Alicia had been wrong. The rain was proof that all was right with the world. The prophesy of 2012 had been written just to scare people. Global warming might happen elsewhere, but not here in the Highlands.

Suddenly Rosalba heard a tumbling, rumbling, tearing sound. It was the snoring sound she’d heard the day before.

From a high point, she looked down. Far below, a large gray bulldozer moved back and forth on the forest path. Yet no road led from the highway. How had the bulldozer gotten there? Whatever could it be doing?

And then she knew. In the wake of the bulldozer lay a wide brown gash. The big machine had cut its own road!

Flying down the rocky path, Rosalba stumbled twice, righted herself, and went on.

When she arrived, the machine stood parked next to the trail that led down to Frog Heaven.

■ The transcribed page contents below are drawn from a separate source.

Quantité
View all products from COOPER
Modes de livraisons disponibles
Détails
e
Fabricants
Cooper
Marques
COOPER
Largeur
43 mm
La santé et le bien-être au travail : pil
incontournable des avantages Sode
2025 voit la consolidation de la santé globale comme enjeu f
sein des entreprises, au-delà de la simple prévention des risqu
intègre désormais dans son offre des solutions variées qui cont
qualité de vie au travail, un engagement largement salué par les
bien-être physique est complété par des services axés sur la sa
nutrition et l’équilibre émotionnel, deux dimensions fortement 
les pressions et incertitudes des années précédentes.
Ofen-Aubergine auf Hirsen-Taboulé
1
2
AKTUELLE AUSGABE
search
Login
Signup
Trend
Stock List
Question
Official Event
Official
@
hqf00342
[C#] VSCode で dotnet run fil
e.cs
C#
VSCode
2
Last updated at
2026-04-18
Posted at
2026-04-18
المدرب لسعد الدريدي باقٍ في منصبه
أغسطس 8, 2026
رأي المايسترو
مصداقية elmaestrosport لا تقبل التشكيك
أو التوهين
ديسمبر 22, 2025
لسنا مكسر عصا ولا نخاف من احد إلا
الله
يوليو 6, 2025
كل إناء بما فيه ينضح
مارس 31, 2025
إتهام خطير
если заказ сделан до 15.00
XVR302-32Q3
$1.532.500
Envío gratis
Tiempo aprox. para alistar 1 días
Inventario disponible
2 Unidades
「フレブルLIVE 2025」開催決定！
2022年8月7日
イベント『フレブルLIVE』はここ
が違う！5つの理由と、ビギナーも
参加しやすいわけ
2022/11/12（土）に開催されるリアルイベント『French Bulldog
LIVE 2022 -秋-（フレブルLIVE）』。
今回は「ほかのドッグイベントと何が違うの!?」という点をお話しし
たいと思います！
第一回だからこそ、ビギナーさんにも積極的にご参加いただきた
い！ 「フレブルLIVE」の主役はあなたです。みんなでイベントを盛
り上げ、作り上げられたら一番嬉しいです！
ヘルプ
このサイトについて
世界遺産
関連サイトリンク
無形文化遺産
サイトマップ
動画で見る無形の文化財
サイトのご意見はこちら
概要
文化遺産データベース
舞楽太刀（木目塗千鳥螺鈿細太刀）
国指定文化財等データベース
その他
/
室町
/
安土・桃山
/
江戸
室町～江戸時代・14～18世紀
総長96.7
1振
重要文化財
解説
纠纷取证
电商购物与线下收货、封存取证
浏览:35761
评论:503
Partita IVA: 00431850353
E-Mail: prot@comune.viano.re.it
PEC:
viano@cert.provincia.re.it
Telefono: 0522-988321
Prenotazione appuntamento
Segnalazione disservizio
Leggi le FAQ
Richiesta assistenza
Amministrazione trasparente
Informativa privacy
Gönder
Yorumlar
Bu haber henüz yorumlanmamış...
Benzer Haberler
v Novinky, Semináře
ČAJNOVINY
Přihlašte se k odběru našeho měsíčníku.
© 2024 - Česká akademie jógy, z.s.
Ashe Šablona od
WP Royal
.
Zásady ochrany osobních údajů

Freshly cut brush rose on all sides.

Rosalba closed her eyes. This had to be a bad dream!

But the bulldozer was real — idling, spitting black smoke, while two men busily sawed away at a young pine tree.

Rosalba shouted, “No!” and ran toward the men, her looped-up braids slapping the sides of her neck.

The buzz of the saw drowned out her words.

“No!” she shouted again.

The saw stopped, and both men looked up.

“You can’t!” Rosalba cried.

“Slow down, little one,” said the man with the red cap. “You live in the village, don’t you? This road will make your life easier.”

The other man mopped his face with a kerchief. “You won’t have to walk so much. You can ride in a truck.”

“I don’t want to ride in a truck!” she declared.

The men laughed. Then they turned the power saw back on, preparing to cut the fallen tree into pieces.

Rosalba ran down into Frog Heaven, knowing she wouldn’t find Alicia. If her friend had been nearby, she’d have stopped those men.